И опять думал сановник. И все не знал, на что ему решиться. И оттого ли, что мозг его портился с каждой секундой, или от природной слабости, стал он склоняться на сторону вечной жизни. «Что такое страдание? – думал он. – Разве не страданием была вся его жизнь, а как хорошо было жить. Не страдания страшны, а страшно то, пожалуй, что сердце их не вмещает. Не вмещает их сердце и просит покоя, покоя, покоя…»
…В это время его уже везли на кладбище. И как раз около департамента, где он начальствовал, служили панихиду. Шел дождь, и все были под зонтиками, стекала с зонтиков вода и поливала мостовую. Блестела мостовая, а по лужам молчаливо топорщилась рябь, – был ветер при дожде.
«Но не вмещает сердце и радости, – думал сановник, уже склоняясь на сторону небытия, – устает оно от радости и просит покоя, покоя, покоя. У меня ли одного такое тесное сердце, или же так и всем на роду написано, но только устал я, ах, как я устал». И вспомнил он недавний случай. Это было еще до болезни. И собрались у него гости, и было почетно, весело и дружелюбно. Очень много смеялись, а особенно он, – раз даже до слез рассмеялся. И не успел он тогда про себя подумать: «Какой я счастливый», – как вдруг потянуло его в одиночество. И не в кабинет и не в спальню, а в самое одинокое место, – вот и спрятался он в то место, куда ходят только по нужде, спрятался как мальчик, избегающий наказания. И провел он в одиноком месте несколько минут, почти не дыша от усталости, предавая смерти дух и тело, общаясь с нею в молчании таком угрюмом, каким молчат только в гробу.

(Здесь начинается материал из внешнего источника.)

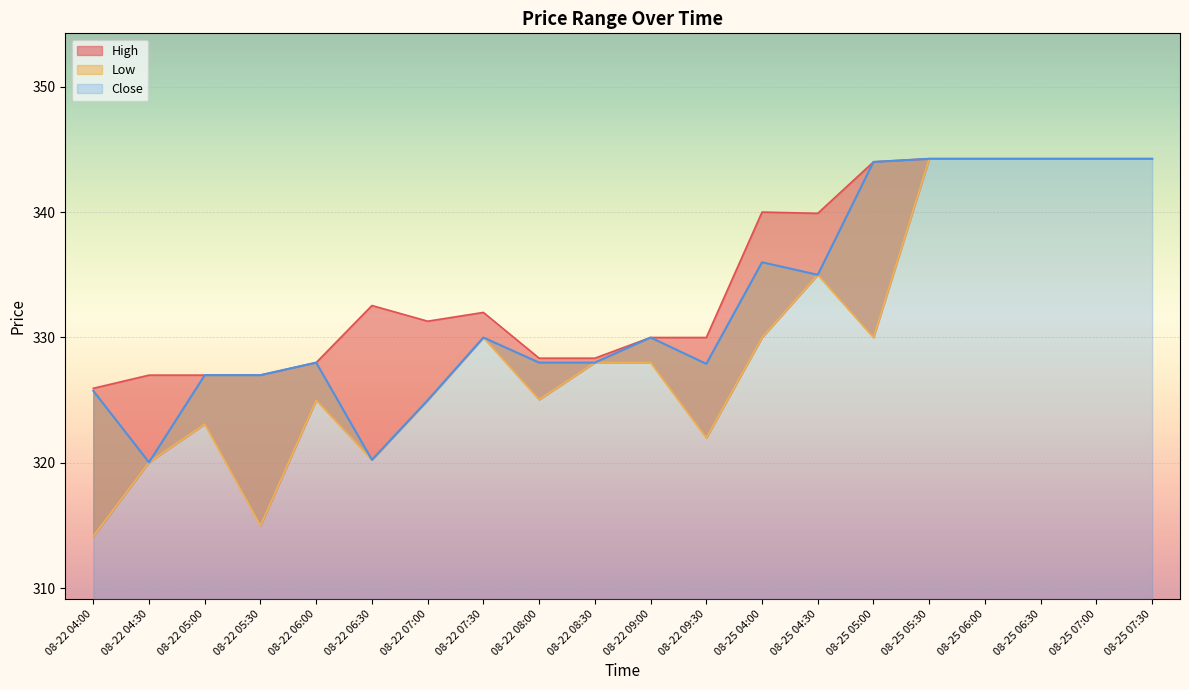

Rank the series by their maximum value, from lowest to highest.

High, Low, Close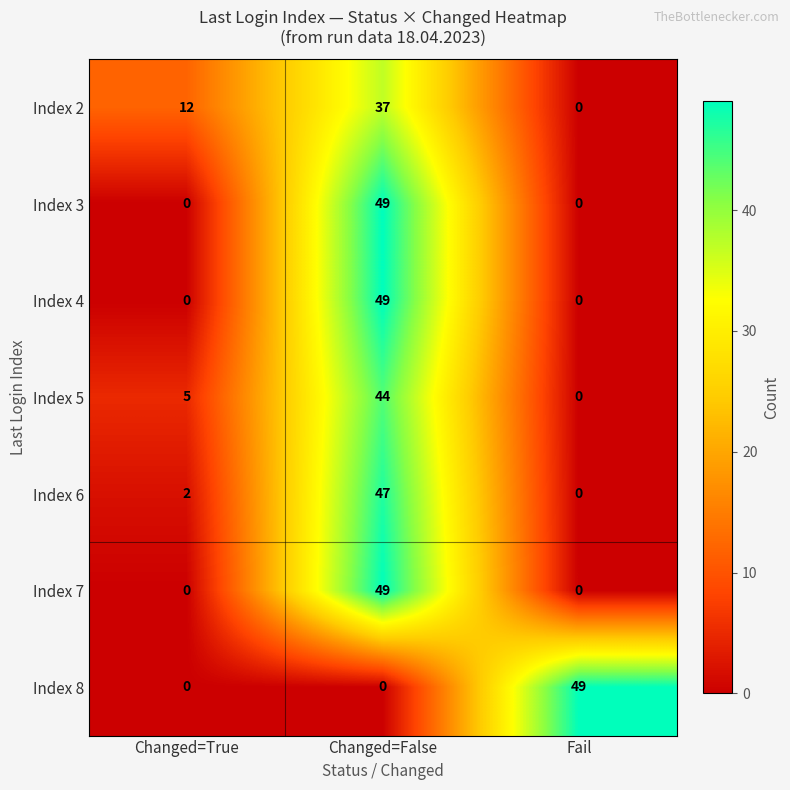

Reading right to left, list all the values displayed in this chart.

Index 2: Fail=0	Changed=False=37	Changed=True=12
Index 3: Fail=0	Changed=False=49	Changed=True=0
Index 4: Fail=0	Changed=False=49	Changed=True=0
Index 5: Fail=0	Changed=False=44	Changed=True=5
Index 6: Fail=0	Changed=False=47	Changed=True=2
Index 7: Fail=0	Changed=False=49	Changed=True=0
Index 8: Fail=49	Changed=False=0	Changed=True=0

– А ведь надо поторопиться, – сказал черт угрюмо. – Скоро и конец.
Лучше бы он и не говорил этого слова: конец. Совсем было отдался сановник смерти, а при этом слове воспрянула жизнь и завопила, требуя продолжения. И так все стало непонятно, так трудно для решения, что положился сановник на судьбу.
– Можно подписать с закрытыми глазами? – боязливо спросил он черта.
Черт искоса поглядел на него, качнул головой и сказал:
– Пустяки.
Но, должно быть, надоело ему возиться, – подумал, повздыхал и снова разложил перед сановником смятую бумажку, больше похожую на носовой платок, чем на такой важный документ. Сановник взял перо, стряхнул чернила раз, другой, закрыл глаза, нащупал пальцем место и… Но в последний момент, когда уже делал росчерк, не вытерпел и взглянул одним глазом. И крикнул, отшвырнув перо:
– Ах, что же я наделал!
Как эхо, ответил ему черт:
– Ах!
И заахали стены и потолок, стали сдвигаться, ахая. И захохотал черт, уходя. И, чем дальше он уходил, тем шире становился его хохот, терял раздельность, раскатывался страшно.
…В это время сановника уже зарывали. Мокрые, слипшиеся комья тяжело грохались о крышку, и казалось, что гроб совсем пуст, и в нем нет никого, даже и покойника, – так широки и гулки были звуки.